Imtiaz Ahmed, professor of the department of international relations at the University of Dhaka, said, "If we suspect any potential threat, we should thoroughly investigate it."
He said it is now very easy to track down individuals using the internet and email.
The security forces in Bangladesh have the equipment to detect people's identities, he added.
"The presence of militant groups is particularly bad for business. In the wake of the Holey Artisan attack, many investors left the country in fear," said the professor.
Imtiaz went on, "The law enforcement agencies should investigate these incidents properly and we should not give these handful of people any space."
Regarding the threat to Ayman, Shafqat Munir, head of Bangladesh Centre for Terrorism Research (BCTR) at Bangladesh Institute of Peace and Security Studies, said, "The recent threat given to the educators of 10 Minute School is a disturbing development which we should take seriously. First of all, we need to dive deep into the root of the threat. Where did the threat come from? Who were involved and what were their motives?"
Shafqat agreed that as people are spending more time on the internet now there is a potential threat that terrorist and extremist organisations may cash in on the situation and spread their propaganda.
"We must remember that the Covid-19 pandemic has not weakened the terrorist organisations.
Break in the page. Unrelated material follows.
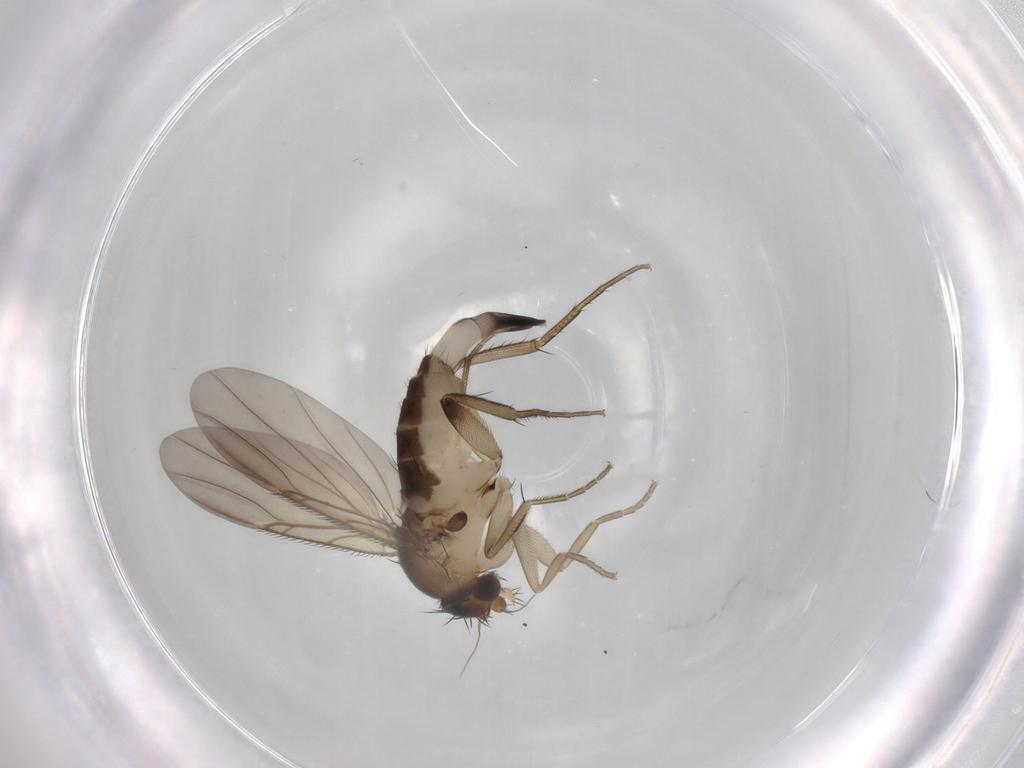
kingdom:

Rather, they are trying to take advantage of this situation to revive themselves. So, we have to be very careful," he added.
Monirul Islam, additional commissioner of Dhaka Metropolitan Police and chief of the counterterrorism and transnational crime unit, said the law enforcement authorities had observed fundamentalists posting provocative content on the internet.
"But most of those who spread such content are not connected to any terrorist organisation or network. Sharing extremist content does not necessarily mean that they will join terrorist organisations."
Monirul thinks that even though these groups are active in the virtual world, many of them do not have any strength and structure in the real world.
Regarding the threat to Ayman, he said, "We have taken this into consideration seriously and are trying to track down those who were involved in this."
He further said, "We do not feel they will carry out an attack. However, we have stepped up monitoring and surveillance."